Material provided -

★ ★ ★ ★ ★ ★ ★

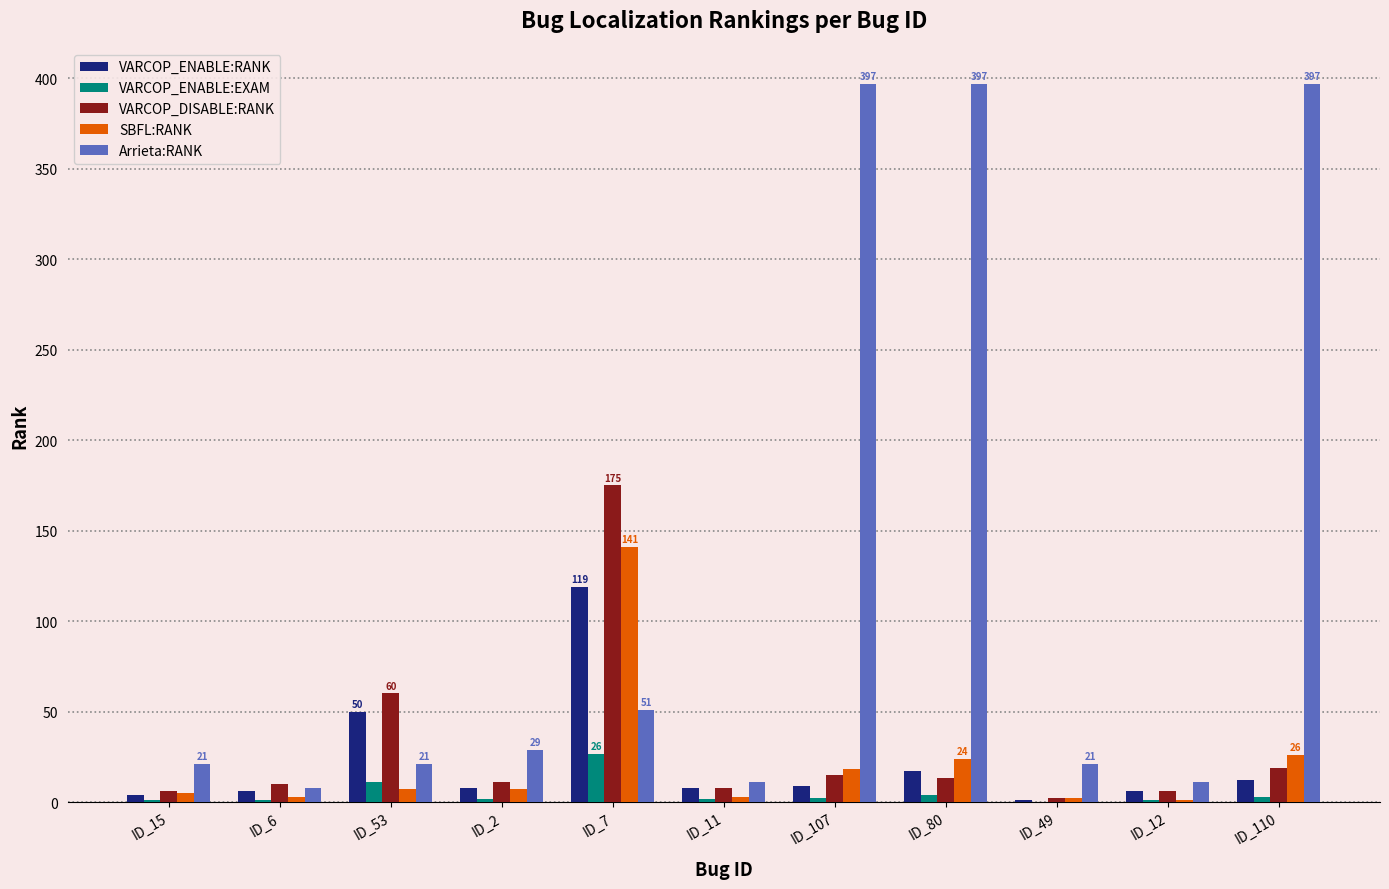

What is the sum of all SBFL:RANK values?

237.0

★ ★ ★ ★ ★ ★ ★

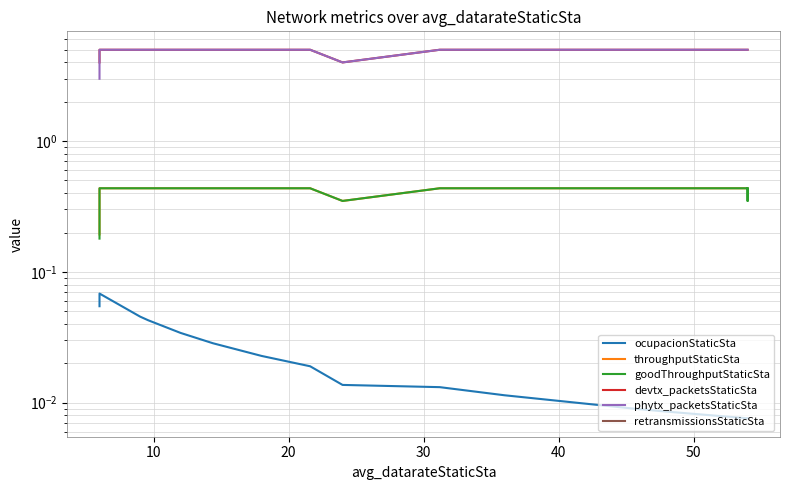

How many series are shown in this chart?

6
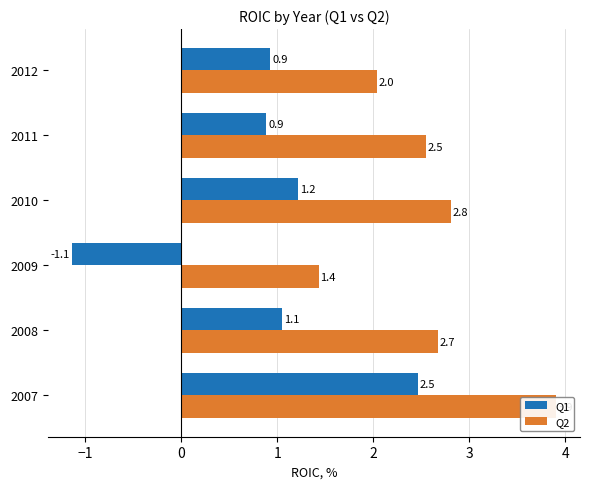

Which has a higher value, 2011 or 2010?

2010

★ ★ ★ ★ ★ ★ ★

Exercise details - Please list every line in the material above that contains the word "this", copying each one in full. Case counts.

Result -
How many series are shown in this chart?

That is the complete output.